Der letzte Pitch erfolgte für Donuts. Ein weiterer VR-Titel mit optionalem Multiplayer-Anteil, womöglich ein Wink in Richtung von Epics Jazz-Jackrabbit-Wurzeln und primär inspiriert vom 80er-Arcade-Rennspiel Toobin‘. Süße Zeichentricktiere rasen durch Flüsse und Stromschnellen, während der Spieler mit den Händen paddelt, um die Richtung zu ändern und Geschwindigkeit aufzunehmen.

Zusätzlich zu seinem erkennbaren visuellen Charme hatte es ein paar niedliche Einfälle. Man hätte treibende Dosen mit Ingwerbier aus dem Wasser fischen und sie auf vielfältige Weise nutzen können. Trinken verleiht Gesundheit, das Schütteln und Werfen auf andere Spieler ist eine explosive Waffe und so weiter. Ich kann mir kaum vorstellen, wie frustriert Boss Keys gewesen sein muss, nachdem es abgelehnt wurde – zumal das mechanisch ähnliche Sprint Vector viel positive Resonanz erntete.
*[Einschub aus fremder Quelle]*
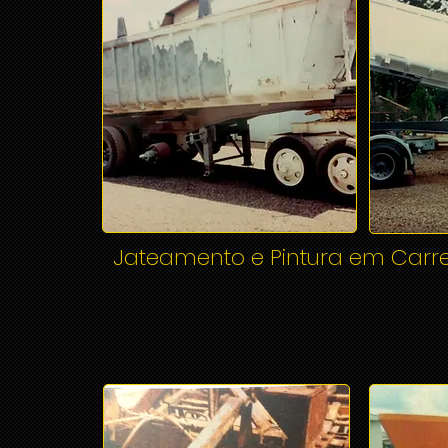
Jateamento e Pintura em Carr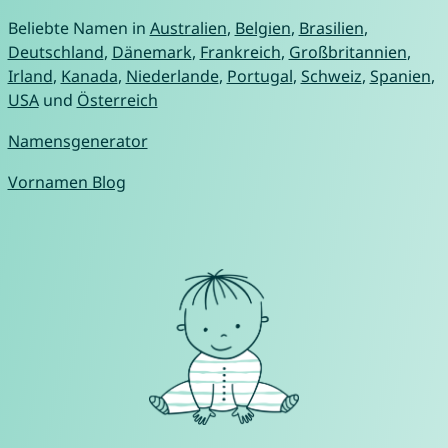
Beliebte Namen in
Australien
,
Belgien
,
Brasilien
,
Deutschland
,
Dänemark
,
Frankreich
,
Großbritannien
,
Irland
,
Kanada
,
Niederlande
,
Portugal
,
Schweiz
,
Spanien
,
USA
und
Österreich
Namensgenerator
Vornamen Blog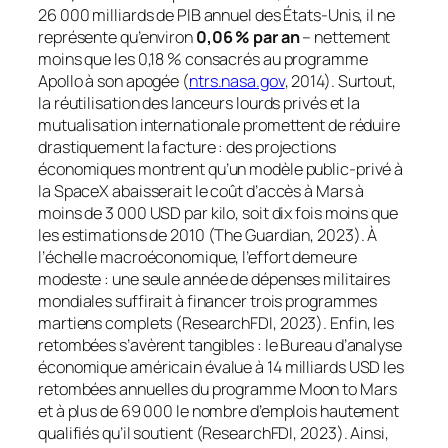
26 000 milliards de PIB annuel des États-Unis, il ne
représente qu’environ
0,06 % par an
– nettement
moins que les 0,18 % consacrés au programme
Apollo à son apogée (
ntrs.nasa.gov
, 2014). Surtout,
la réutilisation des lanceurs lourds privés et la
mutualisation internationale promettent de réduire
drastiquement la facture : des projections
économiques montrent qu’un modèle public-privé à
la SpaceX abaisserait le coût d’accès à Mars à
moins de 3 000 USD par kilo, soit dix fois moins que
les estimations de 2010 (The Guardian, 2023). À
l’échelle macroéconomique, l’effort demeure
modeste : une seule année de dépenses militaires
mondiales suffirait à financer trois programmes
martiens complets (ResearchFDI, 2023). Enfin, les
retombées s’avèrent tangibles : le Bureau d’analyse
économique américain évalue à 14 milliards USD les
retombées annuelles du programme
Moon to Mars
et à plus de 69 000 le nombre d’emplois hautement
qualifiés qu’il soutient (ResearchFDI, 2023). Ainsi,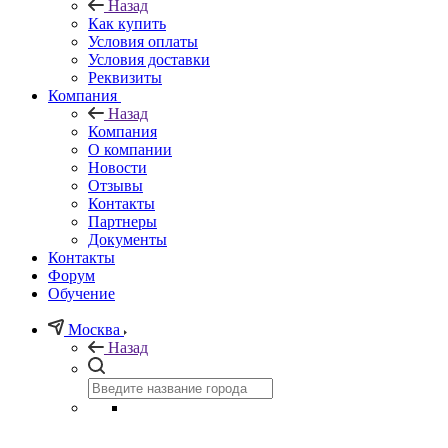
Назад
Как купить
Условия оплаты
Условия доставки
Реквизиты
Компания
Назад
Компания
О компании
Новости
Отзывы
Контакты
Партнеры
Документы
Контакты
Форум
Обучение
Москва
Назад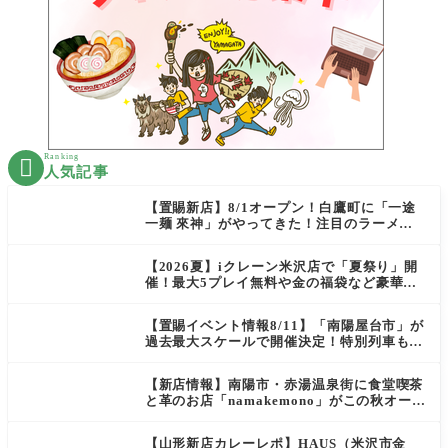
Ranking

人気記事
【置賜新店】8/1オープン！白鷹町に「一途
一麺 來神」がやってきた！注目のラーメン
を爆速実食レポ
【2026夏】iクレーン米沢店で「夏祭り」開
催！最大5プレイ無料や金の福袋など豪華企
画が満載！
【置賜イベント情報8/11】「南陽屋台市」が
過去最大スケールで開催決定！特別列車も走
る夏の熱い一日
【新店情報】南陽市・赤湯温泉街に食堂喫茶
と革のお店「namakemono」がこの秋オープ
ン！
【山形新店カレーレポ】HAUS（米沢市金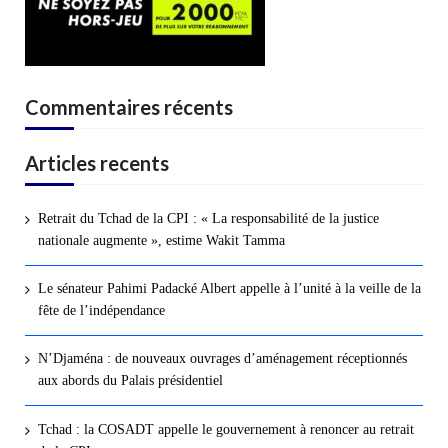
Commentaires récents
Articles recents
Retrait du Tchad de la CPI : « La responsabilité de la justice
nationale augmente », estime Wakit Tamma
Le sénateur Pahimi Padacké Albert appelle à l’unité à la veille de la
fête de l’indépendance
N’Djaména : de nouveaux ouvrages d’aménagement réceptionnés
aux abords du Palais présidentiel
Tchad : la COSADT appelle le gouvernement à renoncer au retrait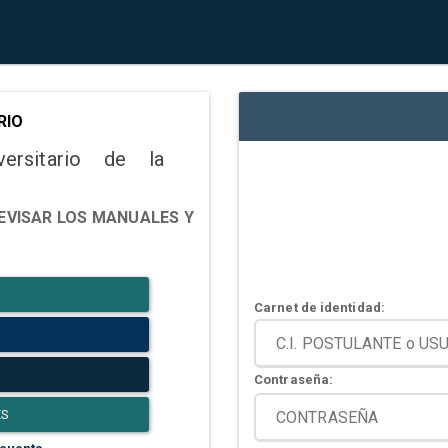
RIO
versitario de la
EVISAR LOS MANUALES Y
Carnet de identidad:
Contraseña:
ES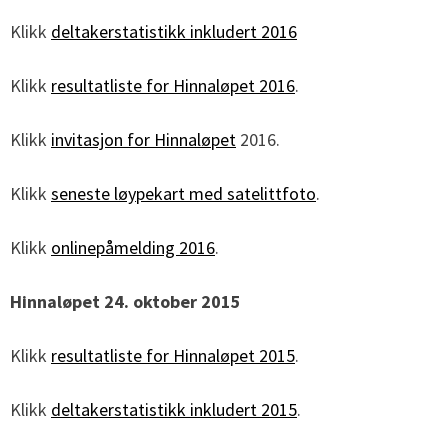
Klikk
deltakerstatistikk inkludert 2016
Klikk
resultatliste for Hinnaløpet 2016
.
Klikk
invitasjon for Hinnaløpet
2016.
Klikk
seneste løypekart med satelittfoto
.
Klikk
onlinepåmelding 2016
.
Hinnaløpet 24. oktober 2015
Klikk
resultatliste for Hinnaløpet 2015
.
Klikk
deltakerstatistikk inkludert 2015
.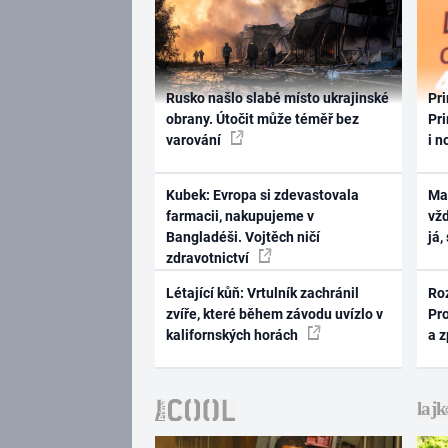
Rusko našlo slabé místo ukrajinské
Pri
obrany. Útočit může téměř bez
Pri
varování
i n
Kubek: Evropa si zdevastovala
Ma
farmacii, nakupujeme v
vž
Bangladéši. Vojtěch ničí
já,
zdravotnictví
Létající kůň: Vrtulník zachránil
Ro
zvíře, které během závodu uvízlo v
Pr
kalifornských horách
a 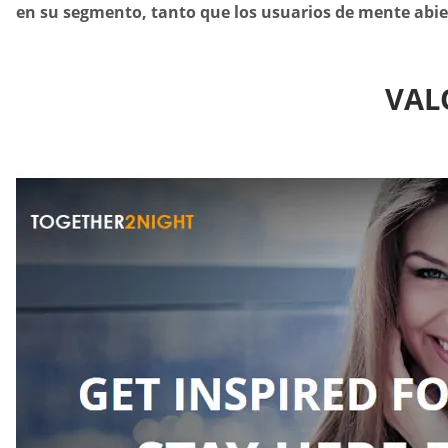
en su segmento, tanto que los usuarios de mente abie
VAL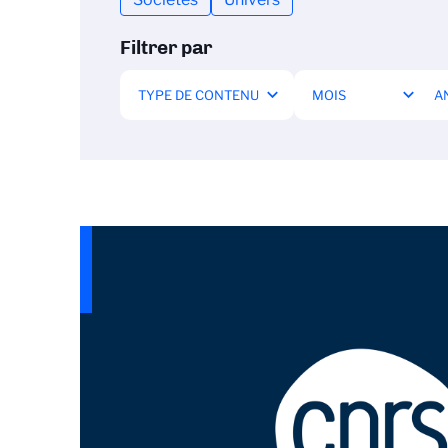
Filtrer par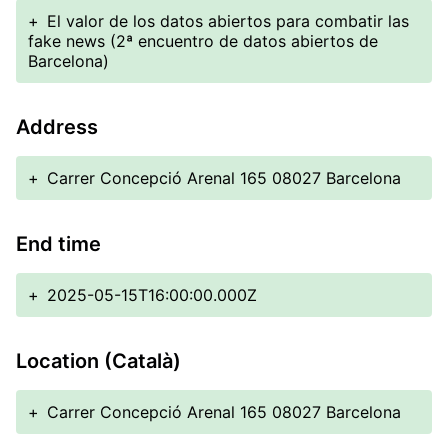
+
El valor de los datos abiertos para combatir las
fake news (2ª encuentro de datos abiertos de
Barcelona)
Address
+
Carrer Concepció Arenal 165 08027 Barcelona
End time
+
2025-05-15T16:00:00.000Z
Location (Català)
+
Carrer Concepció Arenal 165 08027 Barcelona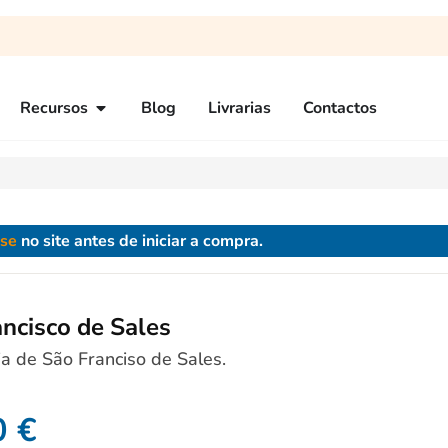
Recursos
Blog
Livrarias
Contactos
-se
no site antes de iniciar a compra.
ncisco de Sales
ia de São Franciso de Sales.
0
€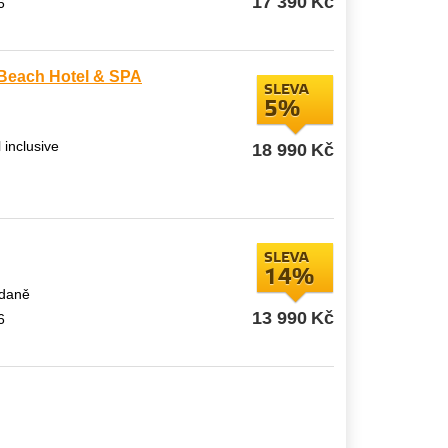
17 390
Kč
6
 Beach Hotel & SPA
SLEVA
5%
l inclusive
18 990
Kč
SLEVA
14%
ídaně
13 990
Kč
6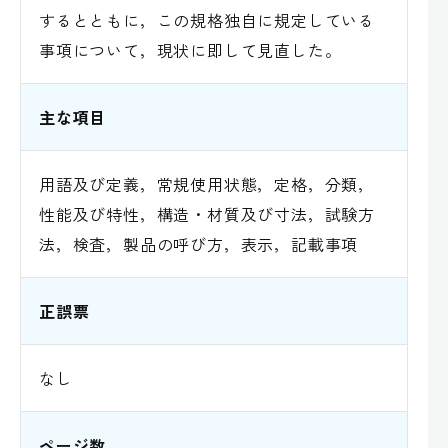
するとともに，この規格独自に規定している
事項について，現状に即して見直した。
主な項目
用語及び定義，常規使用状態，定格，分類，
性能及び特性，構造・材質及び寸法，試験方
法，検査，製品の呼び方，表示，記載事項
正誤票
なし
ページ数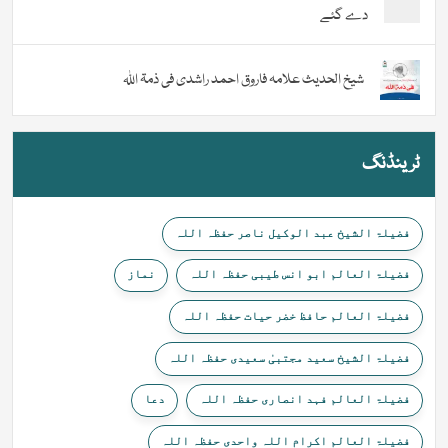
دے گئے
شیخ الحدیث علامہ فاروق احمد راشدی فی ذمۃ اللہ
ٹرینڈنگ
فضیلۃ الشیخ عبد الوکیل ناصر حفظہ اللہ
فضیلۃ العالم ابو انس طیبی حفظہ اللہ
نماز
فضیلۃ العالم حافظ خضر حیات حفظہ اللہ
فضیلۃ الشیخ سعید مجتبیٰ سعیدی حفظہ اللہ
فضیلۃ العالم فہد انصاری حفظہ اللہ
دعا
فضیلۃ العالم اکرام اللہ واحدی حفظہ اللہ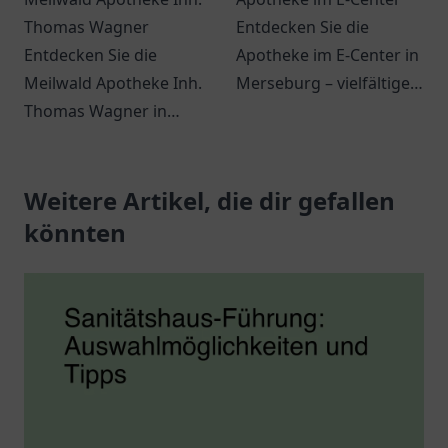
Thomas Wagner
Entdecken Sie die
Entdecken Sie die
Apotheke im E-Center in
Meilwald Apotheke Inh.
Merseburg – vielfältige
Thomas Wagner in
Dienstleistungen und
Erlangen für
eine angenehme
kompetente Beratung
Atmosphäre erwarten
und ein breites Angebot
Weitere Artikel, die dir gefallen
Sie.
an
könnten
Gesundheitsprodukten.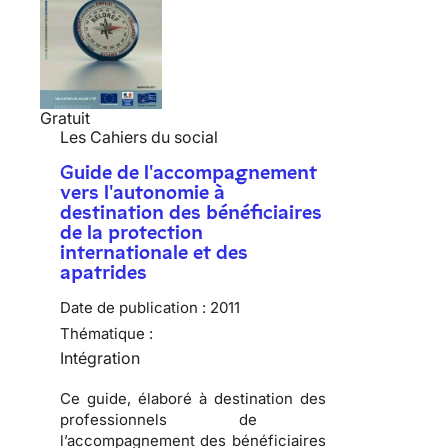
Gratuit
Les Cahiers du social
Guide de l'accompagnement
vers l'autonomie à
destination des bénéficiaires
de la protection
internationale et des
apatrides
Date de publication :
2011
Thématique :
Intégration
Ce guide, élaboré à destination des
professionnels de
l’accompagnement des bénéficiaires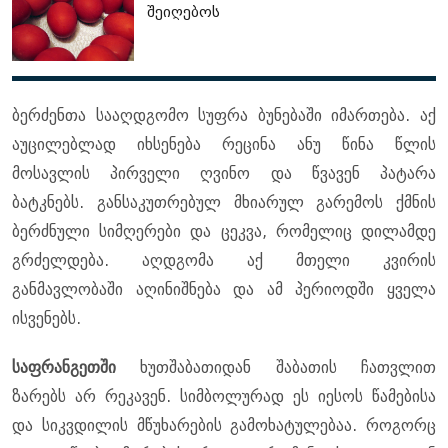
შეიღებოს
ბერძენთა სააღდგომო სუფრა ბუნებაში იმართება. აქ
აუცილებლად იხსენება რეცინა ანუ წინა წლის
მოსავლის პირველი ღვინო და წვავენ პატარა
ბატკნებს. განსაკუთრებულ მხიარულ გარემოს ქმნის
ბერძნული სიმღერები და ცეკვა, რომელიც დილამდე
გრძელდება. აღდგომა აქ მთელი კვირის
განმავლობაში აღინიშნება და ამ პერიოდში ყველა
ისვენებს.
საფრანგეთში
ხუთშაბათიდან შაბათის ჩათვლით
ზარებს არ რეკავენ. სიმბოლურად ეს იესოს წამებისა
და სიკვდილის მწუხარების გამოხატულებაა. როგორც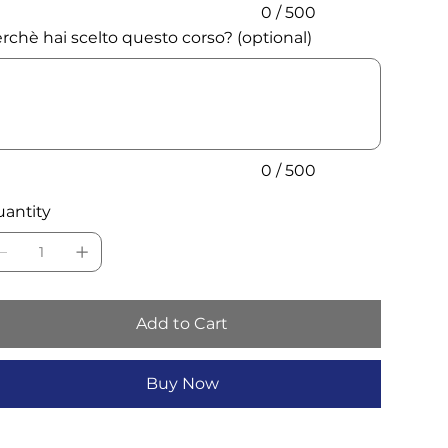
0 / 500
rchè hai scelto questo corso? (optional)
acters.
0 / 500
antity
Add to Cart
Buy Now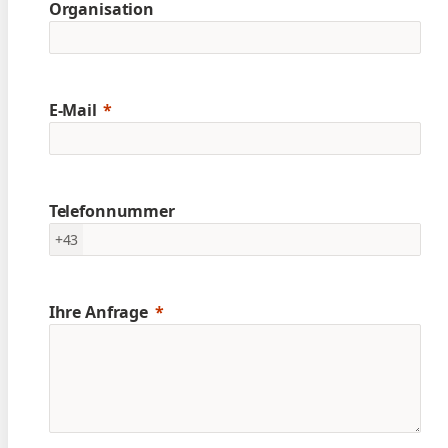
Organisation
E-Mail
Telefonnummer
+43
Ihre Anfrage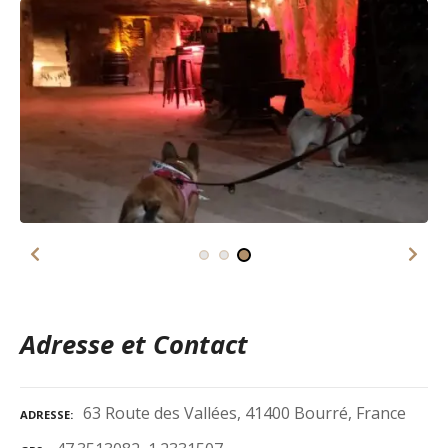
Adresse et Contact
63 Route des Vallées, 41400 Bourré, France
ADRESSE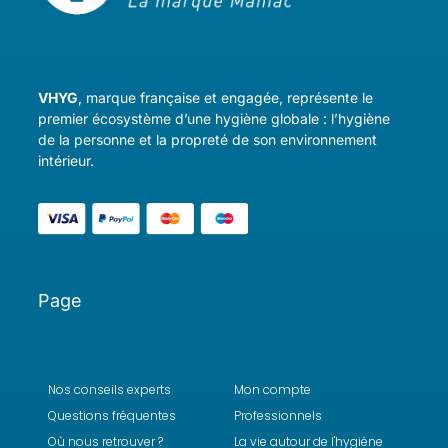
VHYG
, marque française et engagée, représente le
premier écosystème d’une hygiène globale : l’hygiène
de la personne et la propreté de son environnement
intérieur.
Page
Nos conseils experts
Mon compte
Questions fréquentes
Professionnels
Où nous retrouver ?
La vie autour de l'hygiéne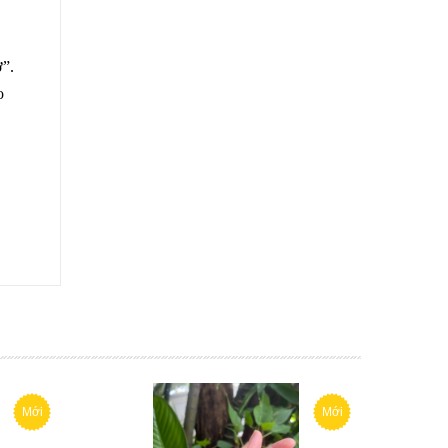
ở”.
o
Mới
Mới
Bleszinski bekräftigt, dass dies nicht seine eigenen Konzepte waren, sondern studioweit in Zusammenarbeit entstandene Designs, in die Boss Key eine Menge Herz und Hoffnung steckte. Es ist sehr schade, dass nicht mehr daraus wurde. Hoffentlich können die Entwickler des inzwischen geschlossenen Studios eines Tages am Spiel ihrer Träume arbeiten.